Da quando EXCALIBUR è apparso a Cannes, il mondo del cinema e diviso fra coloro che lo considerano un Walt Disney, furbo o ingenuo, ma tipico comunque di una prepotenza "culturale" del cinema americano sul resto del mondo. Ed altri che lo ammirano come uno dei pochi esempi di come il cinema riesca ad esprimere l'irrazionale.

Riconosciamo innanzitutto a Boorman una qualità terribilmente assente dal cinema, e non soltanto dal cinema, di oggi: l'ambizione. In questa qualità si riassumono pregi e difetti di EXCALIBUR: per la prima volta si è avuto il coraggio di portare sullo schermo l'intero ciclo delle leggende di Re Artù, dei Cavalieri della tavola rotonda, della ricerca del Graal. Per chi ama un certo tipo di cinema, inteso come viaggio nella favola e nella magia, per chi considera che rivedere per la millesima volta suoni ed immagini di una storia che ci accompagna fin dai primi anni della nostra vita sia qualcosa che non può essere considerato un "déjà vu", ecco che già EXCALIBUR costituirà una visione piena di fascino.

L'ambizione di Boorman comporta anche, naturalmente, dei rischi: EXCALIBUR, che dura poco più di due ore, è un prodotto condensato limato, talvolta forse sacrificato, di un materiale immenso. Di un patrimonio letterario, di un panorama iconografico, di una memoria culturale che è struttura portante del mito europeo. Di questa esigenza di riassumere, il film a tratti risente: ed e probabilemente la causa principale di quanto affrettato nello svolgimento del racconto esiste e disturba.

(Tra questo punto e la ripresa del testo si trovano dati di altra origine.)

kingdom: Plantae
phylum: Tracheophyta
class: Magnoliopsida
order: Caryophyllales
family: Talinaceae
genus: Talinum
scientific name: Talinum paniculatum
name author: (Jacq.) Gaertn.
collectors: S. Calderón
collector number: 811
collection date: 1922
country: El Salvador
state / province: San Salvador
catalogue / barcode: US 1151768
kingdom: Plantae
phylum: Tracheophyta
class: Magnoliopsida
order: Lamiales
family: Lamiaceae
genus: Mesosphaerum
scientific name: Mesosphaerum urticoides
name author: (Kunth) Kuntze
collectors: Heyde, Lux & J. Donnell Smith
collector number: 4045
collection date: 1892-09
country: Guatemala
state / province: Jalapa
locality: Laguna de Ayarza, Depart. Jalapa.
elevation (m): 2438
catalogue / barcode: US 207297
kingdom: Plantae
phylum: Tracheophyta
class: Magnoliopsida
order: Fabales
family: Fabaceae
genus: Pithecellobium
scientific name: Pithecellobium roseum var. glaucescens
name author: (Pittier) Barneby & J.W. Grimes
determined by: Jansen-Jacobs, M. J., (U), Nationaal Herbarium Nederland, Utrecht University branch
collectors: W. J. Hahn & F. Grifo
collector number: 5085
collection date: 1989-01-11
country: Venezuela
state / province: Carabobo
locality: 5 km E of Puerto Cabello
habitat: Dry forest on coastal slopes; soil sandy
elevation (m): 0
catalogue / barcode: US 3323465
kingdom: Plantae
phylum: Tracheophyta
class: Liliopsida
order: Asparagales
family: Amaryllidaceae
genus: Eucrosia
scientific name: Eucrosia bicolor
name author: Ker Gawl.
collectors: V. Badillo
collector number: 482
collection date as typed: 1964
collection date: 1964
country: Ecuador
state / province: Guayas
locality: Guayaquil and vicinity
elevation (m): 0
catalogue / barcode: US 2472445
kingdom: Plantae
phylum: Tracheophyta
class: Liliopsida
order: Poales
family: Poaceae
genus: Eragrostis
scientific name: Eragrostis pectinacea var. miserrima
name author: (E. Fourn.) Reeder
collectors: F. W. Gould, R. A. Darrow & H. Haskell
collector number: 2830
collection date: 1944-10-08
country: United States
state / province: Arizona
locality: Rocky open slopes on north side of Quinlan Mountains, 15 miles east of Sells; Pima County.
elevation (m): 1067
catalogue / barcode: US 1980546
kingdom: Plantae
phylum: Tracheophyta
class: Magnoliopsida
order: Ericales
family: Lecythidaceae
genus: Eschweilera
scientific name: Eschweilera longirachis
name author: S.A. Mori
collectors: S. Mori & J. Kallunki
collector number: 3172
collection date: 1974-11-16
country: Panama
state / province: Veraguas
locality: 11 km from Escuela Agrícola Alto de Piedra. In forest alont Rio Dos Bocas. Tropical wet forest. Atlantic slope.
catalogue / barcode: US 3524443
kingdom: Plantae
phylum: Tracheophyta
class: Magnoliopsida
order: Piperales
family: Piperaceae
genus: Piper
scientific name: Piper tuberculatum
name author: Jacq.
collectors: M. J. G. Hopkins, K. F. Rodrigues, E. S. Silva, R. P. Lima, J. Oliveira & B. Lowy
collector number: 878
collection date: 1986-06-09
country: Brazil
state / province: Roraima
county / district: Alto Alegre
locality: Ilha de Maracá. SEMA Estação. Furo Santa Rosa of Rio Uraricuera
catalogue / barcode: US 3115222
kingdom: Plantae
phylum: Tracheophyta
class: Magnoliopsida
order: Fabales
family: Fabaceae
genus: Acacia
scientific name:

L'inizio ad esempio, mi pare inorganico nel suo sviluppo. La comparsa (Parsifal) e la scomparsa (Merlino) dei due personaggi-chiave a metà film crea qualche scompenso. Si può discutere sull'uso di certe soluzioni scenografiche che portano all'astrazione della ricerca del Graal. O sull'originalità dell'uso delle musiche di Wagner e di Orff. Ma il cinema di Boorman e quello di un visionario, uno dei pochi autentici visionari capaci di deliziarci con delle intuizioni poetiche che rivalutano il mondo troppo sovente sopravvaluto della creazione cinematografica. E quindi il film merita di essere visto per quello di straordinario che può offrire.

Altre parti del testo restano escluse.